Но доброй Еремеевне рот бы не смог закрыть и сам черт. Ежели бы не она, Степан не совладал бы со всеми испытаниями, тяготами этого яростного лета. Сейчас он устроился за столом в холодных сенях, хлебал сытное варево, заправленное луком, и улыбался, слушая перебранку.
– Что ж за пакость в тебе живет? Онисим! – Старуха подцепила грязную рубаху и потянула на себя мальчонку.
– Не, – мотал тот головешкой, по всей видимости, споря со старухой. – Не пакость. Я хороший.
– Хороший? Обормот ты.
– Не бормот, – ощерил рот мальчишка.
Старуха шутя замахнулась на него. Онисим побежал, забавно перебирая кожаными башмаками, споткнулся, запутался в тряпицах, низверг на землю белые льняные утирки. Старуха вскрикнула, ругнула его безо всякой доброты, матерно, а мальчонка лишь обернулся и, не подумав собрать тряпицы, фыркнул и отбежал на расстояние достаточное, чтобы до него не дотянулась карающая рука.
– Совсем очумел, – жаловалась Еремеевна. – Третьего дня десять цыплят передавил, глаз теленку чуть не выбил. Что ж за горюшко?
Мальчонка только улыбался и глядел на них открыто, без всякого страха. Светлый вихор, добрые глаза, легкий нрав – всем походил он на своего отца в младые годы, и Степан невольно вздохнул. При живой матери остался Онисим сиротой, ему ли не знать, каково это…
– Иди сюда, – хлопнул он по коленке. – Онисим, иди-ка.
Сын Голубы поднял с земли какую-то ветку, чихнул и подбежал к Хозяину.
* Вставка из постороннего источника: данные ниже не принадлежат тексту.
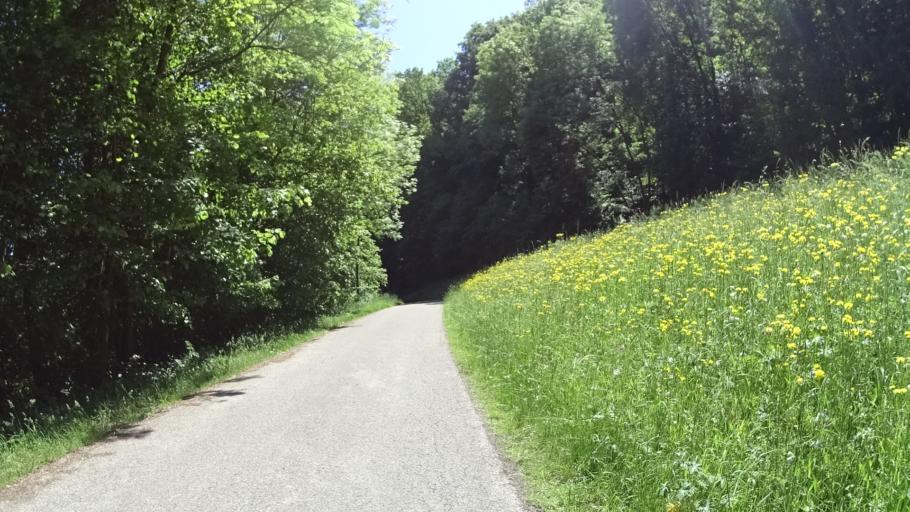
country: DE
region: Bavaria
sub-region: Regierungsbezirk Mittelfranken
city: Adelshofen
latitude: 49.4225
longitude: 10.1458
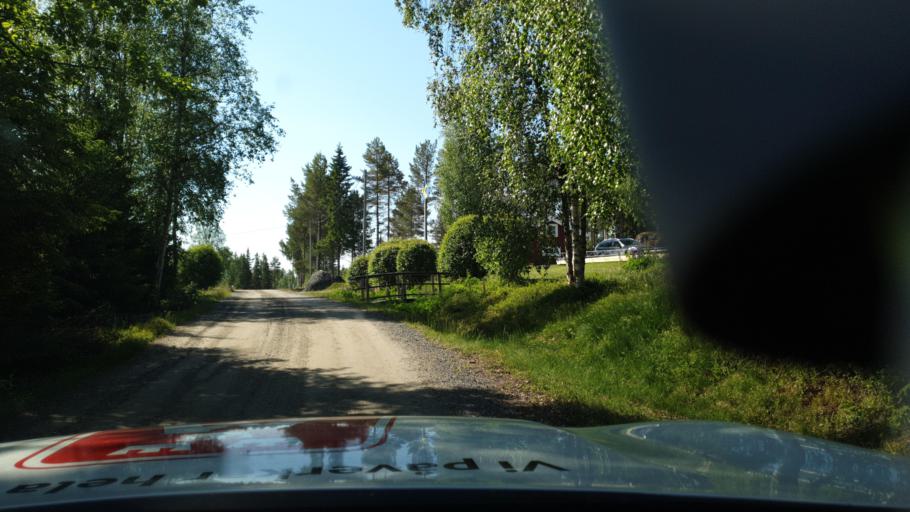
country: SE
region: Vaesterbotten
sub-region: Robertsfors Kommun
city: Robertsfors
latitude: 64.2122
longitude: 21.0778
Степан не удержался, пригладил его вихор, да тот его не послушался, упруго взметнулся вверх.
– Хорошо тебе живется? – спросил Степан, дожевав добрый ломоть черного хлеба. – Не обижают?
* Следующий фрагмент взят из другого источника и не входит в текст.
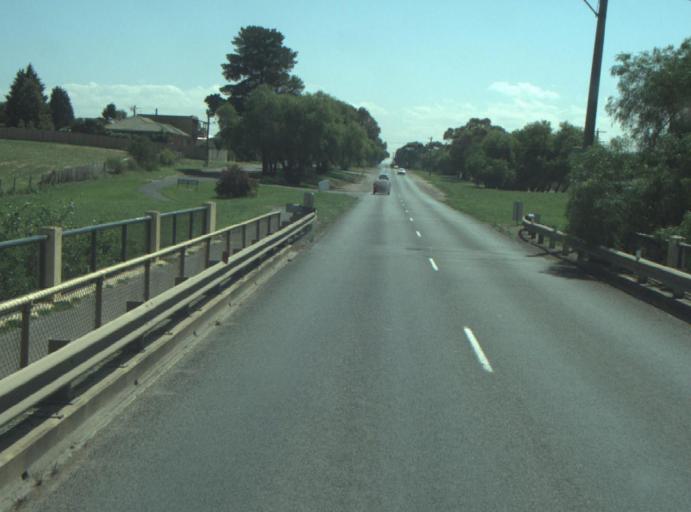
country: AU
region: Victoria
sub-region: Greater Geelong
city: Lara
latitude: -38.0236
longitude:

– А что ж плохого, Степан Максимович, – не сдержалась Еремеевна. – Говорю же, пакостит каждый божий день.
– Помолчи, – мягко сказал Степан, и старуха обиженно умолкла. – Лучше бы пожалела сироту, а не кричала, от того мало толку.
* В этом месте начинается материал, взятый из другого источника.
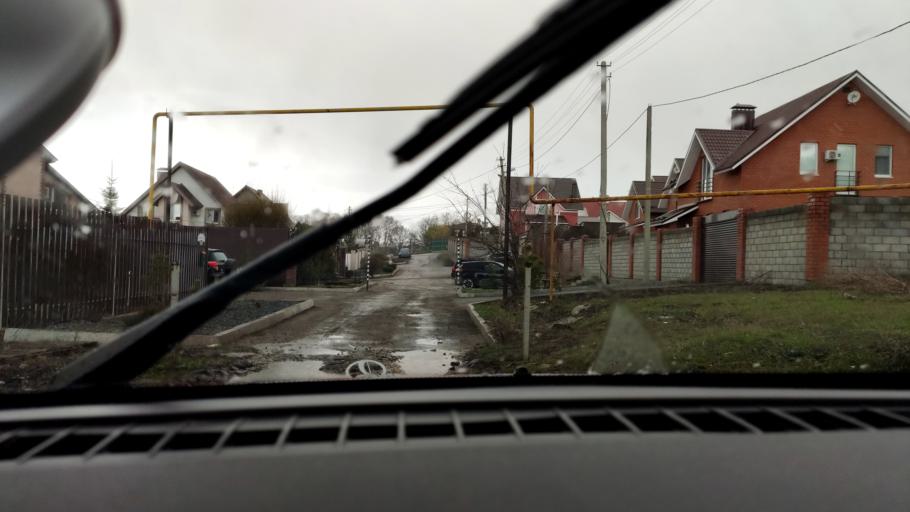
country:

– Говори, Онисим, – повторил Степан. Не жалко времени на сына Голубы. Ежели что с ним случится, не простит себе.
Онисим принялся ломать ветку, кромсать ее на куски, точно в том был его ответ.
– Родителев нет, – сказал он тихонько.
Тут бы мальчонке реветь да жаловаться Хозяину. Однако тот держался, сопел, моргал белесыми ресницами и все ломал ветку, вновь и вновь. Степана кольнуло: ему бы такого сына. А Бог отказал в милости.
Степан вновь потрепал его по голове, сказал, что любил отца как брата, потому Онисим под его защитой. Мальчонка тут же убежал, и старые башмаки хлябали на его ногах. А Степан подумал, ежели бы Аксинья хозяйничала, сын Голубы был бы куда счастливее.
Он велел Еремеевне лучше приглядывать за Онисимом, днем отправлять его к казакам, а вечером возвращать бабам.
– Наберется разума – в отца будет, – сказал с надеждой и встал из-за стола. Довольно возни.